::: Data shown :::

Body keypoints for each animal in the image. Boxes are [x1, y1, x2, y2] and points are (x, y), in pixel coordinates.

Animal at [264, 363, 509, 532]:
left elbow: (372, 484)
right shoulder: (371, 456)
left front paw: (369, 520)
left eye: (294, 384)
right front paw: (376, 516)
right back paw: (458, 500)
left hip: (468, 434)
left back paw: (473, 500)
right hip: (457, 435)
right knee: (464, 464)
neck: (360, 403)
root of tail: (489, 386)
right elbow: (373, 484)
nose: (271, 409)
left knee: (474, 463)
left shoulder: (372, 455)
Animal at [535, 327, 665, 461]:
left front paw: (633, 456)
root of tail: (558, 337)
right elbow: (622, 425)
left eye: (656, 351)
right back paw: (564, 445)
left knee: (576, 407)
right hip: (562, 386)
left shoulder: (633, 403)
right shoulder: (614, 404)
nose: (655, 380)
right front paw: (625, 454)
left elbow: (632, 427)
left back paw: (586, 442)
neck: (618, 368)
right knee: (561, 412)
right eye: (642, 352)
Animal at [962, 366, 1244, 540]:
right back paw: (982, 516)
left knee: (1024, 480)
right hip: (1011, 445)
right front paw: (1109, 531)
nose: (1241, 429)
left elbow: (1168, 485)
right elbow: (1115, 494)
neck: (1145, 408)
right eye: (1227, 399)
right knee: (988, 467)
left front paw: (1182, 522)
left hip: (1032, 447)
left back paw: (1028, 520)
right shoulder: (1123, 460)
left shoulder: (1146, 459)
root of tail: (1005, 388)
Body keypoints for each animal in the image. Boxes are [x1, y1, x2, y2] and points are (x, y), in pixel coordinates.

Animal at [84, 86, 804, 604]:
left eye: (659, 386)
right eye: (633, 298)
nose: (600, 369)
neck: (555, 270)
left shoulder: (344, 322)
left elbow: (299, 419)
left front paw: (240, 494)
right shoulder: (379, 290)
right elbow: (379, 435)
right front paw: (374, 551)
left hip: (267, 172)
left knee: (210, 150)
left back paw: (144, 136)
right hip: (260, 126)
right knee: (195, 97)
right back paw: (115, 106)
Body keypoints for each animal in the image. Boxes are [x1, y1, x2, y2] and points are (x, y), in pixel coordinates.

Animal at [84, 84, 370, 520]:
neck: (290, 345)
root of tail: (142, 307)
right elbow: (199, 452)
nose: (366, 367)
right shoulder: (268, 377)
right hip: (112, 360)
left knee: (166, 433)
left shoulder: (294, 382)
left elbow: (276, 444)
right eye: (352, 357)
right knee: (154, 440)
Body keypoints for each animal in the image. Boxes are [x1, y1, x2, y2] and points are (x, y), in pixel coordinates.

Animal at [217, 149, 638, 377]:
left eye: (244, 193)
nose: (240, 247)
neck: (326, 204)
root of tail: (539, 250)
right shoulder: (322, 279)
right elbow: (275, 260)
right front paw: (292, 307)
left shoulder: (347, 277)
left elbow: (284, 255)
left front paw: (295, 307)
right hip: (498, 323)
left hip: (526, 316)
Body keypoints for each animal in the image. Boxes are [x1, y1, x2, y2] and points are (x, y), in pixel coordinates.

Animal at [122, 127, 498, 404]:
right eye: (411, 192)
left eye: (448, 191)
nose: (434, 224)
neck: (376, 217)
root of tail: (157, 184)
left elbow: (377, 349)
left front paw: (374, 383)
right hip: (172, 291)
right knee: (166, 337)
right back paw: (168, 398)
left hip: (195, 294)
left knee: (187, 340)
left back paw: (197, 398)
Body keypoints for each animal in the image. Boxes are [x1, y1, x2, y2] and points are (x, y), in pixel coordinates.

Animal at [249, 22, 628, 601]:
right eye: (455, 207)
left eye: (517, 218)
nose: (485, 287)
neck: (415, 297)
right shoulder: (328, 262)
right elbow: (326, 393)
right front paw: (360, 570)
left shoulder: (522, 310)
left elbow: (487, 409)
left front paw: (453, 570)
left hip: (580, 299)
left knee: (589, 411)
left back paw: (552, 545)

:::
::: Data shown :::

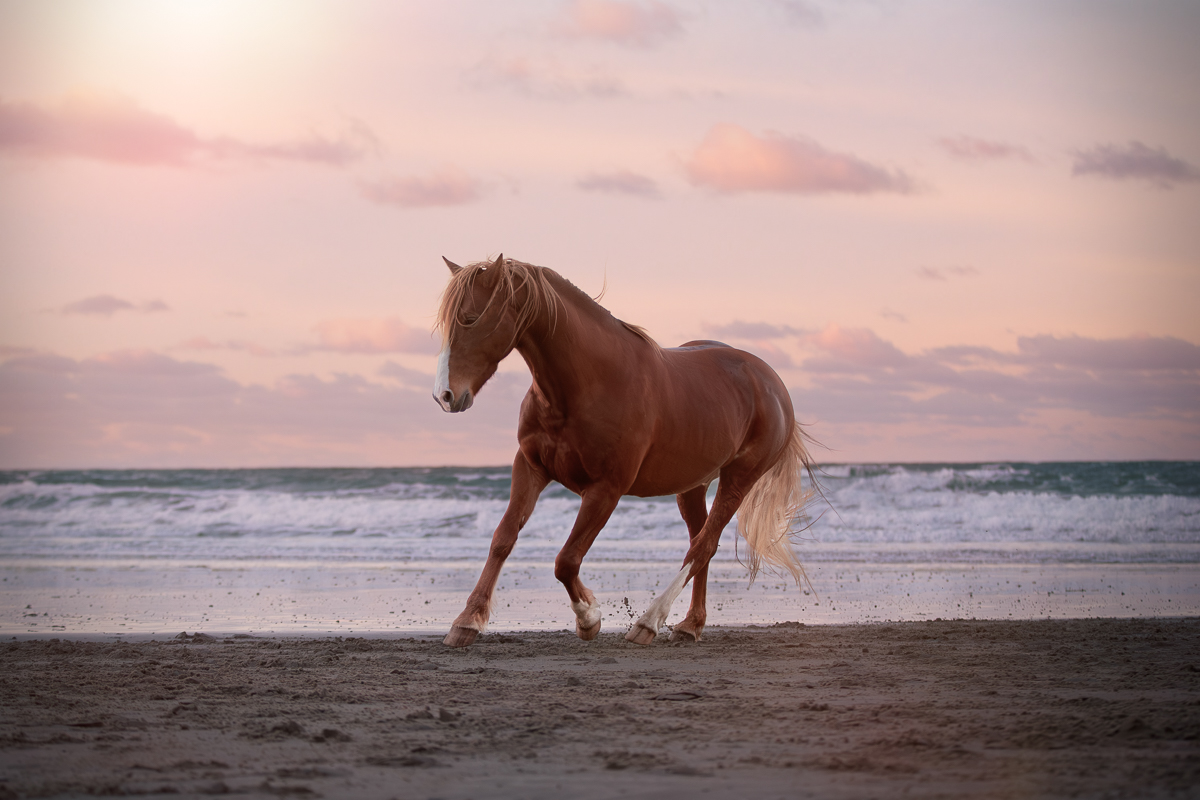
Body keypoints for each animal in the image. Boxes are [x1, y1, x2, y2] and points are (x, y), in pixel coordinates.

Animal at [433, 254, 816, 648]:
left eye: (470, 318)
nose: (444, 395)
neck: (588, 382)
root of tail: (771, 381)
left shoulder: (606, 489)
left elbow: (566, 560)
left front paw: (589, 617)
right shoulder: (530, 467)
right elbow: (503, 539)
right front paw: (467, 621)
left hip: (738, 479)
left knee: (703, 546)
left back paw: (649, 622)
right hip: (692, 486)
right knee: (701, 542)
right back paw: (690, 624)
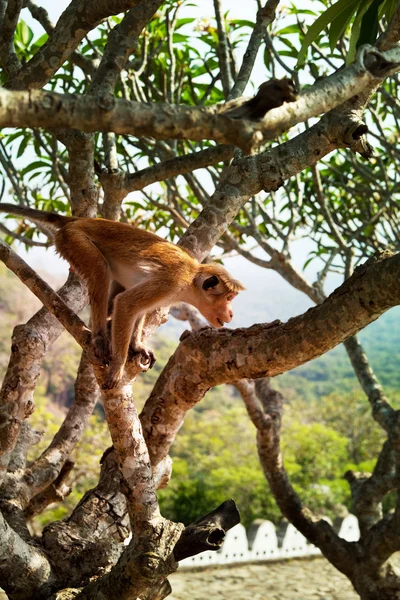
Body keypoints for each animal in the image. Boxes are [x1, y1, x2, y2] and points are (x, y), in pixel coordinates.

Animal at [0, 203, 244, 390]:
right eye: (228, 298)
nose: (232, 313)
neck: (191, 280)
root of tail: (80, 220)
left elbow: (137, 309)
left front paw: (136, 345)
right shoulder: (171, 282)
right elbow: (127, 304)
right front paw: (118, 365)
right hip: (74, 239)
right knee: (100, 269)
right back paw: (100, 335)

:::
::: Data shown :::

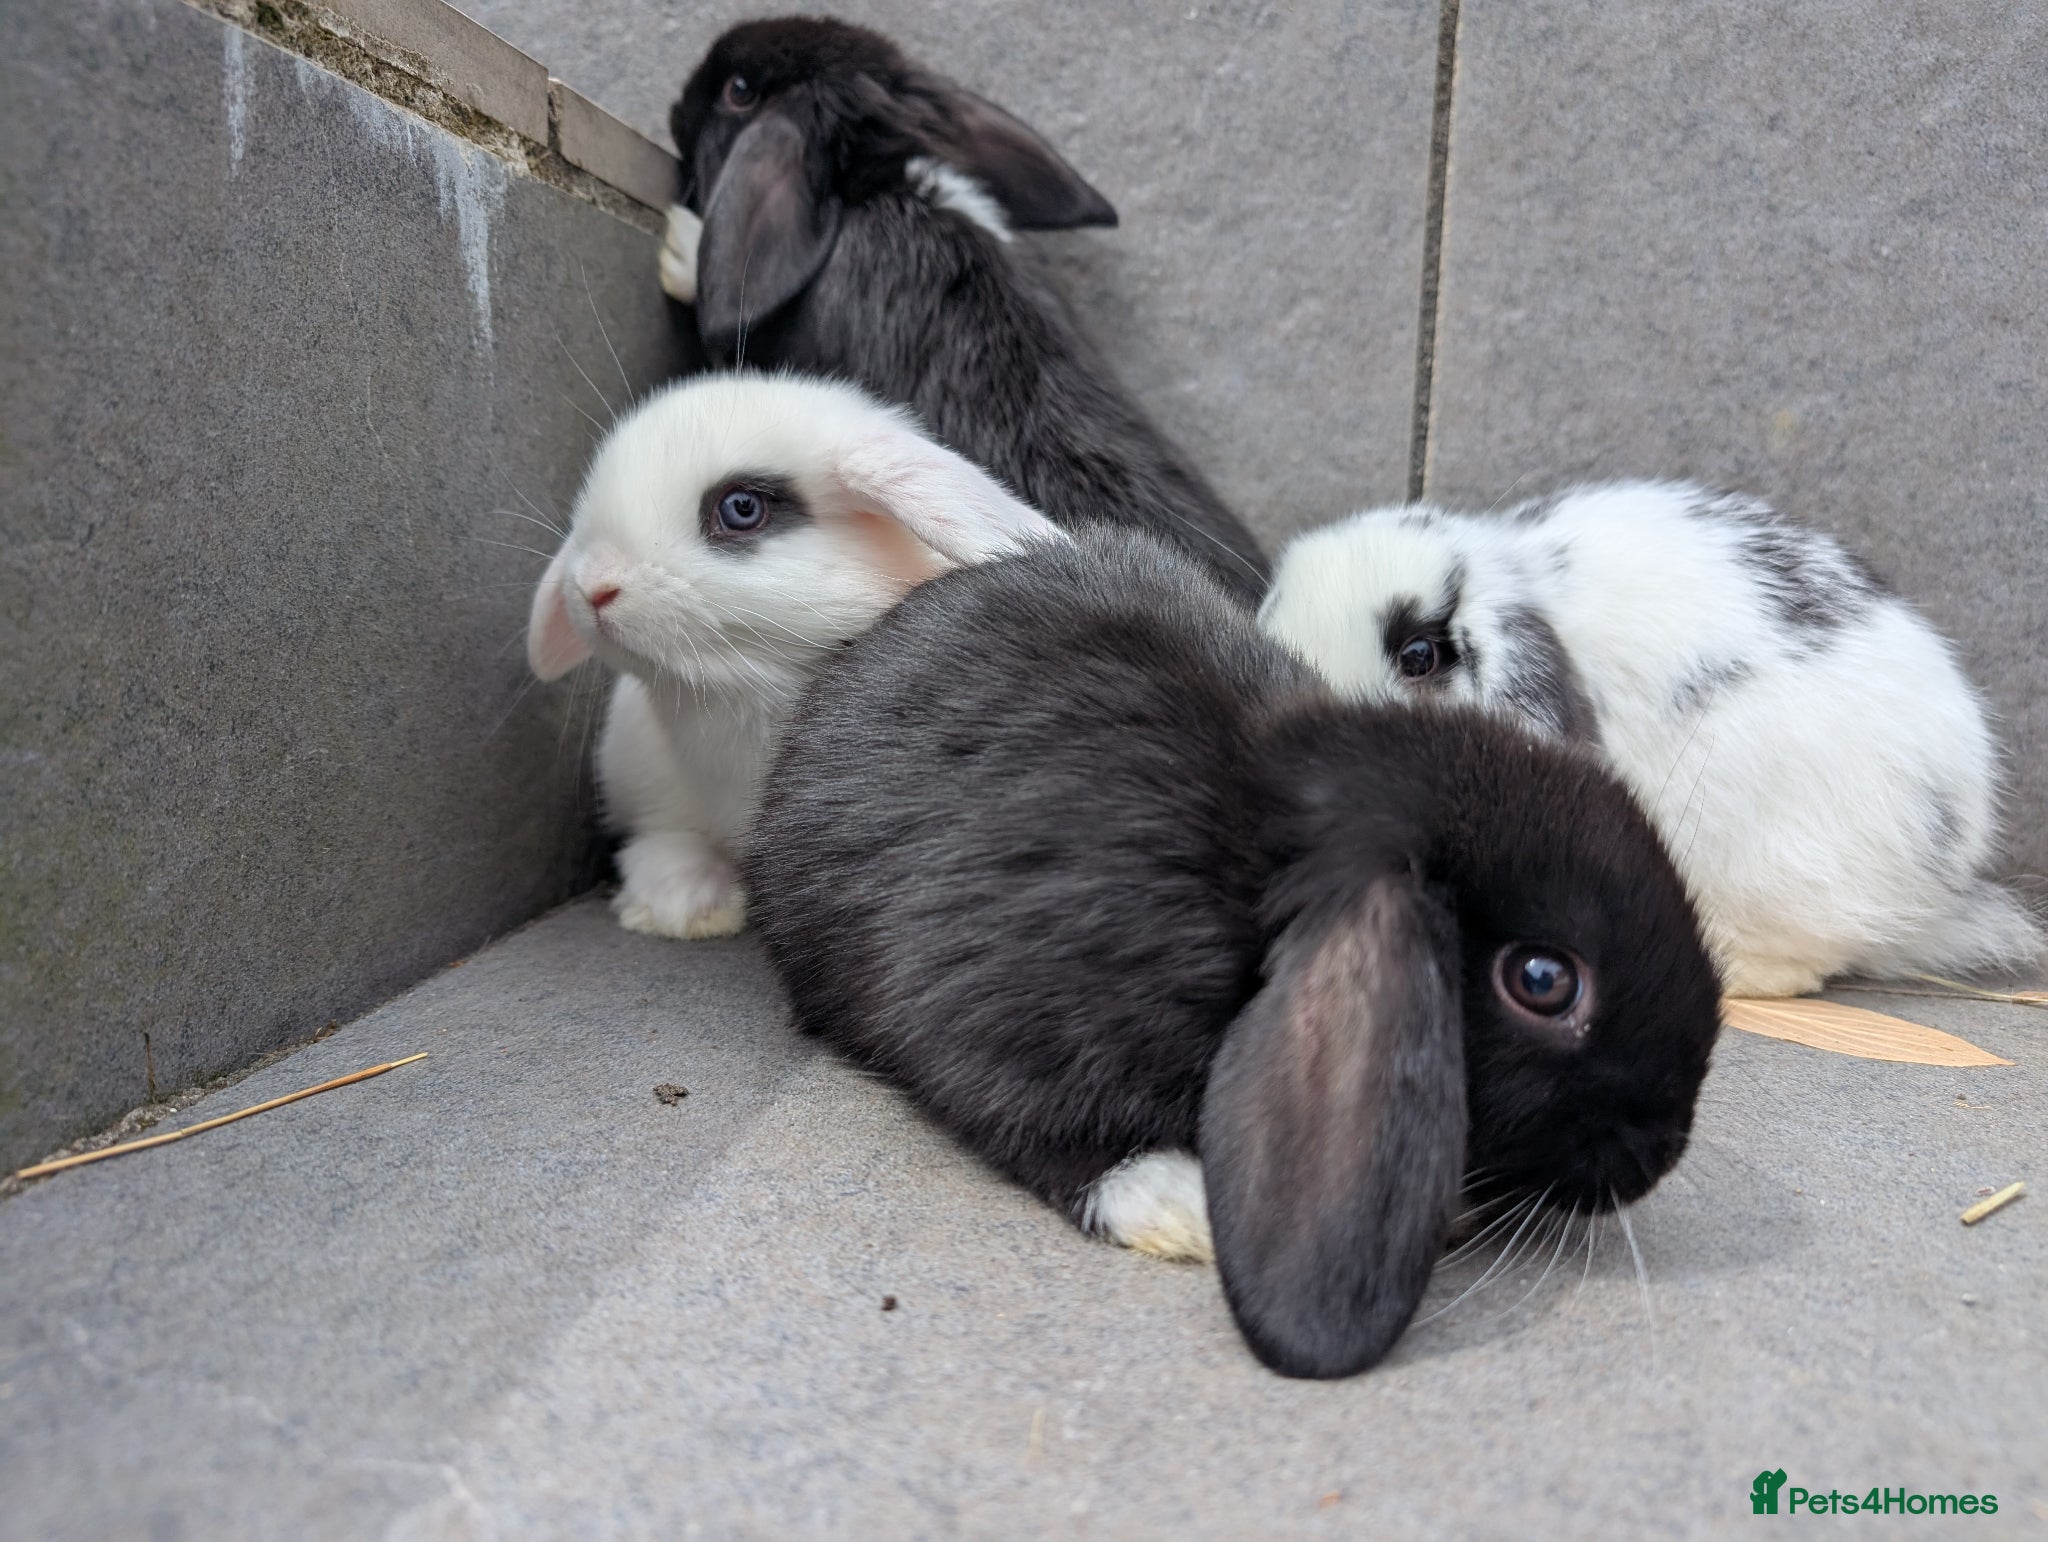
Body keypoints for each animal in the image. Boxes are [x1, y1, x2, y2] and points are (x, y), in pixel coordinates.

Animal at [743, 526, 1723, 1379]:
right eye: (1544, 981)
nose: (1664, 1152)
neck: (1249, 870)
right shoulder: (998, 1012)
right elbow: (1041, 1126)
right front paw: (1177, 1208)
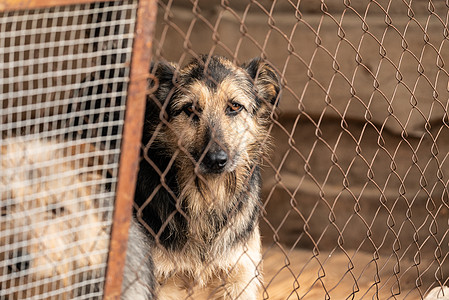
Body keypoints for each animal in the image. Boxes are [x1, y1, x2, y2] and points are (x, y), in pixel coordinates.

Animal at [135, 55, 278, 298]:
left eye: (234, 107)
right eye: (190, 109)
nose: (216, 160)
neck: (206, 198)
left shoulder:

:::

Task goal
Pull out every line of the entries that includes the word "neck".

Exercise output
neck: (360, 403)
neck: (618, 368)
neck: (1145, 408)
neck: (555, 270)
neck: (290, 345)
neck: (326, 204)
neck: (376, 217)
neck: (415, 297)
neck: (588, 382)
neck: (191, 280)
neck: (1249, 870)
neck: (206, 198)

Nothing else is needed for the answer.